WBIW.com News - state

Brought to you by WBIW News and Network Indiana

Child Services Wants Existing Baby Boxes Removed And No More Installed

Last updated on Monday, June 13, 2016

(UNDATED) - There are two baby boxes installed at fire stations in Indiana and plans to install more in the central part of the state.

The boxes would be built into the walls of fire stations, police stations, hospitals or other qualified nonprofits such as domestic violence shelters.

The director of the Indiana Department of Children Services has warned an organization that installed two baby boxes at firehouses where mothers can drop off unwanted newborns anonymously to remove them.

The baby box is about the size of an incubator and is installed in the walls of buildings - kind of like the boxes at the bank drive through that you put your money in to give to the teller.

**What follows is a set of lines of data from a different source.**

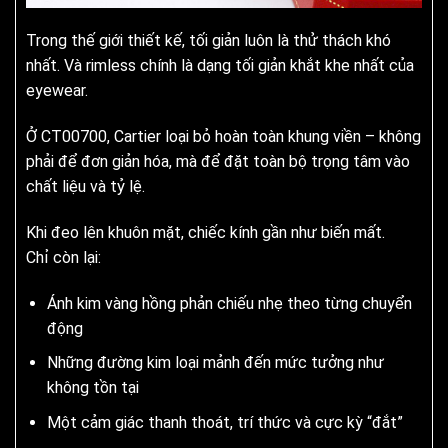
Trong thế giới thiết kế, tối giản luôn là thử thách khó
nhất. Và rimless chính là dạng tối giản khắt khe nhất của
eyewear.
Ở CT00700, Cartier loại bỏ hoàn toàn khung viền – không
phải để đơn giản hóa, mà để đặt toàn bộ trọng tâm vào
chất liệu và tỷ lệ.
Khi đeo lên khuôn mặt, chiếc kính gần như biến mất.
Chỉ còn lại:
Ánh kim vàng hồng phản chiếu nhẹ theo từng chuyển
động
Những đường kim loại mảnh đến mức tưởng như
không tồn tại
Một cảm giác thanh thoát, trí thức và cực kỳ “đắt”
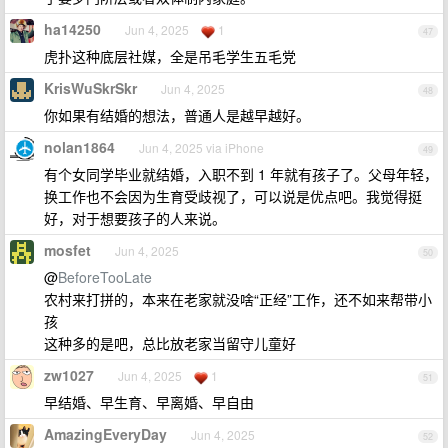
ha14250
Jun 4, 2025
1
47
虎扑这种底层社媒，全是吊毛学生五毛党
KrisWuSkrSkr
Jun 4, 2025
48
你如果有结婚的想法，普通人是越早越好。
nolan1864
Jun 4, 2025 via iPhone
49
有个女同学毕业就结婚，入职不到 1 年就有孩子了。父母年轻，
换工作也不会因为生育受歧视了，可以说是优点吧。我觉得挺
好，对于想要孩子的人来说。
mosfet
Jun 4, 2025
50
@
BeforeTooLate
农村来打拼的，本来在老家就没啥“正经”工作，还不如来帮带小
孩
这种多的是吧，总比放老家当留守儿童好
zw1027
Jun 4, 2025
1
51
早结婚、早生育、早离婚、早自由
AmazingEveryDay
Jun 4, 2025
52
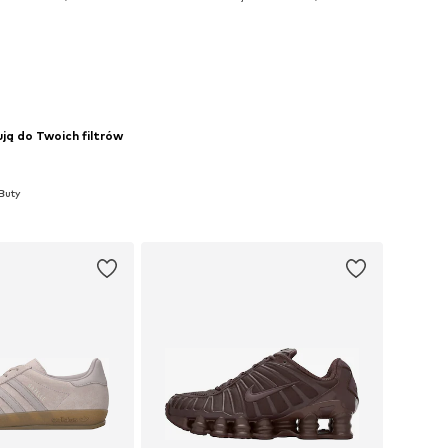
do koszyka
Dodaj do koszyka
ją do Twoich filtrów
Buty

According to letters obtained by The Associated Press, DCS Director Mary Beth Bonaventura wrote the Safe Haven Baby Box organization saying she questions the safety of the boxes. She also said the agency would have to investigate the use of such a box as a case of child abandonment.

Bonaventura also recommended Safe Haven Baby Box not install any more boxes. Founder Monica Kelsey says the group doesn't plan to stop.

Kelsey got the idea for the boxes because she was abandoned at a hospital as a child. She says as soon as someone opens the heated boxes it triggers a 911 call.

"Before the child is even placed in the box we're initiating fire and medical to come to this location," Kelsey says.

Kelsey said she plans to install two more baby boxes in Indiana and another in Ohio. Her attorney, James Bopp, said the two will be installed in urban areas in central Indiana.